Permalink
Find file Copy path
fe2d48b Oct 22, 2018
1 contributor

Users who have contributed to this file

977 lines (716 sloc) 24.8 KB

DXC Cookbook: HLSL Coding Patterns for SPIR-V

Author: Steven Perron

Date: Oct 22, 2018

Introduction

This document provides a set of examples that demonstrate what will and will not be accepted by the DXC compiler when generating SPIR-V. The difficulty in defining what is acceptable is that it cannot be specified by a grammar. The entire program must be taken into consideration. Hopefully this will be useful.

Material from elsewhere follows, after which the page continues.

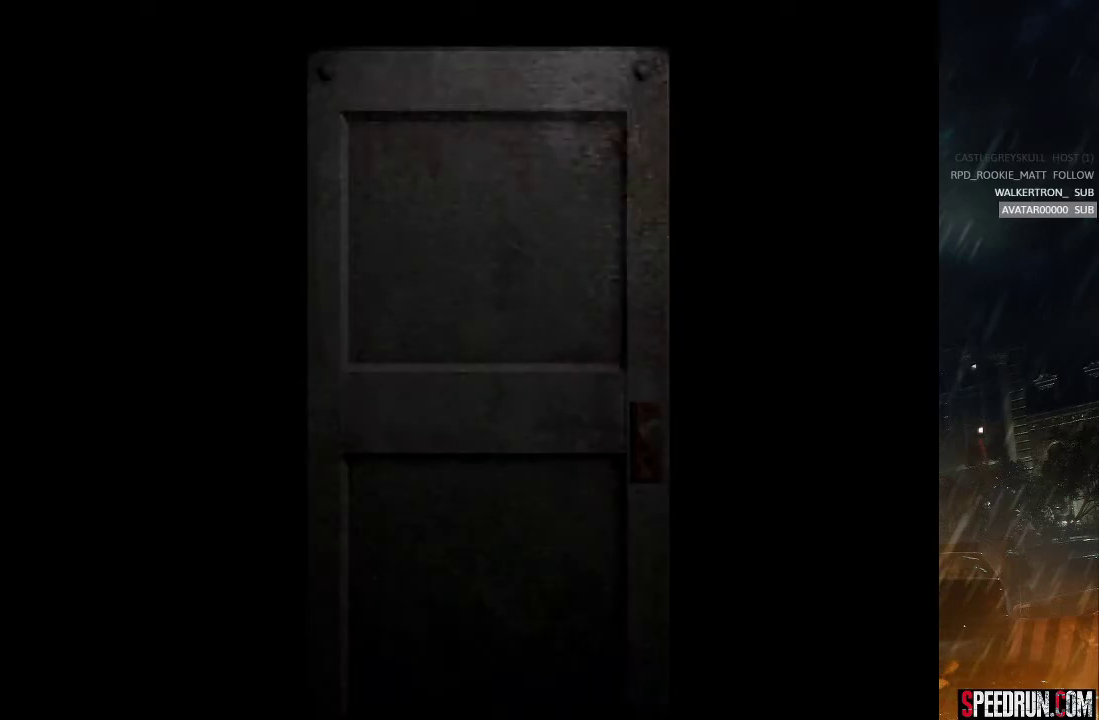
{"buttons": [], "right_stick": "center", "events": []}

We are interested in how global resources are used. For a SPIR-V shader to be valid, accesses to global resources like structured buffers and images must be done directly on the global resources. They cannot be copied or have their address returned from functions. However, in HLSL, it is possible to copy a global resource or to pass it by reference to a function. Since this can be arbitrarily complex, DXC can generate valid SPIR-V only if the compiler is able to remove all of these copies.

The transformations that are used to remove the copies will be the same for both structured buffers and images, so we have chosen to focus on structured buffer. The process of transforming the code in this way is called legalization.

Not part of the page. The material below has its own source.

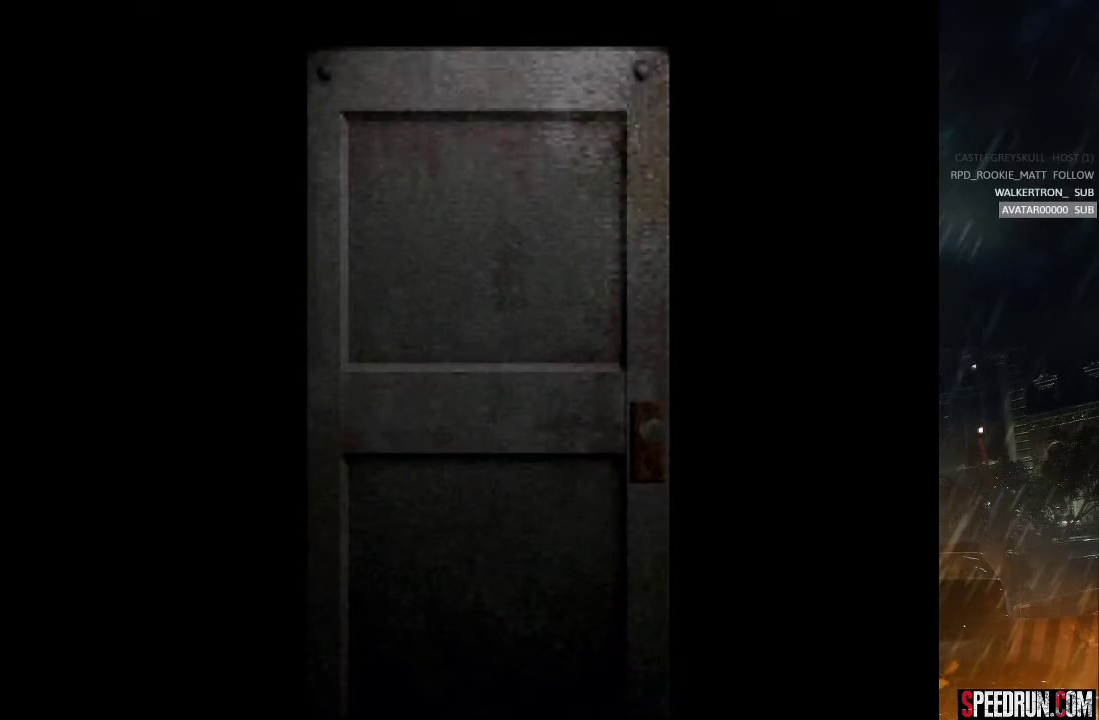
{"buttons": [], "right_stick": "center", "events": []}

Support evolves over time as the optimizations in SPIRV-Tools are improved. At GDC 2018, Greg Fischer from LunarG presented earlier results in this space. The DXC, Glslang, and SPIRV-Tools maintainers work together to handle new HLSL code patterns. This document represents the state of the DXC compiler in October 2018.

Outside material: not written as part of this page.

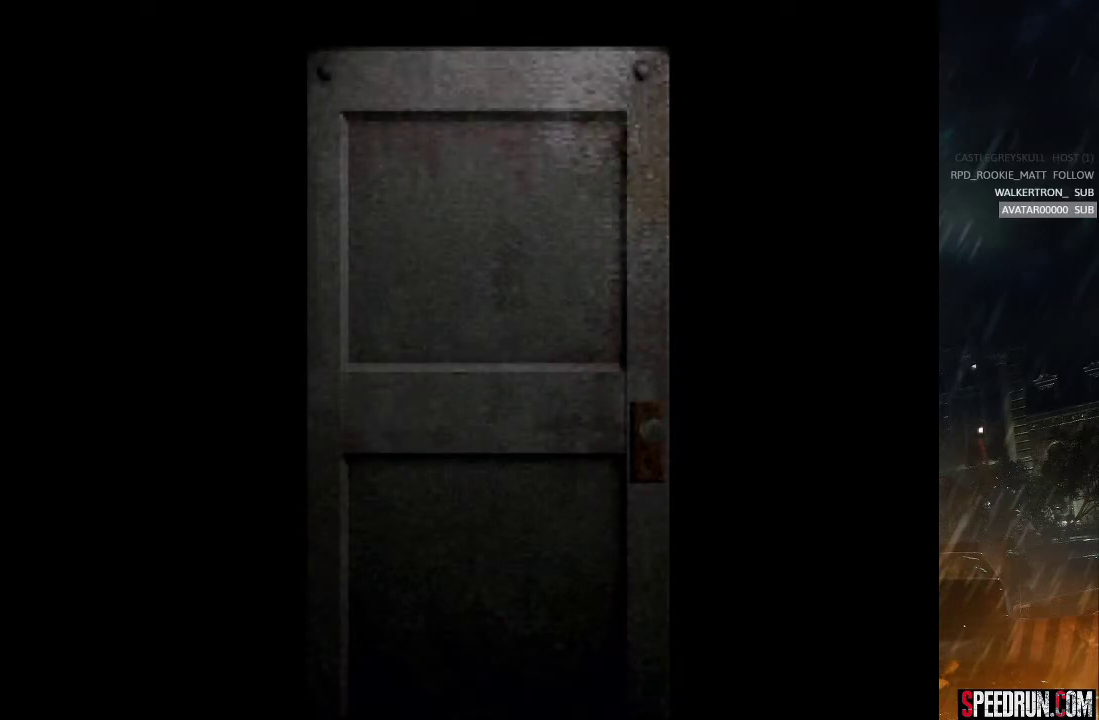
{"buttons": [], "right_stick": "center", "events": []}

Glslang does legalization as well. However, what it is able to legalize is different from DXC because of features it chooses to support, and the optimizations from SPIRV-Tools it choose to run. For example, Glslang does not support structured buffer aliasing yet, so many of these examples will not work with Glslang.

All of the examples are available in the DXC repository, at https://github.com/Microsoft/DirectXShaderCompiler/tree/master/tools/clang/test/CodeGenSPIRV/legal-examples . To open a link to Tim Jones' Shader Playground for an example, you can follow the url in the comments of each example.

Examples for structured buffers

Desired code

// 0-copy-sbuf-ok.hlsl
// http://shader-playground.timjones.io/e6af2bdce0c61ed07d3a826aa8a95d45

struct S {
  float4 f;
};

int i;

StructuredBuffer<S> gSBuffer;
RWStructuredBuffer<S> gRWSBuffer;

void main() {
  gRWSBuffer[i] = gSBuffer[i];
}

This example shows code that directly translates to valid SPIR-V. In this case, we have two structured buffers. When one of their elements is accessed, it is done by naming the resource from which to get the element.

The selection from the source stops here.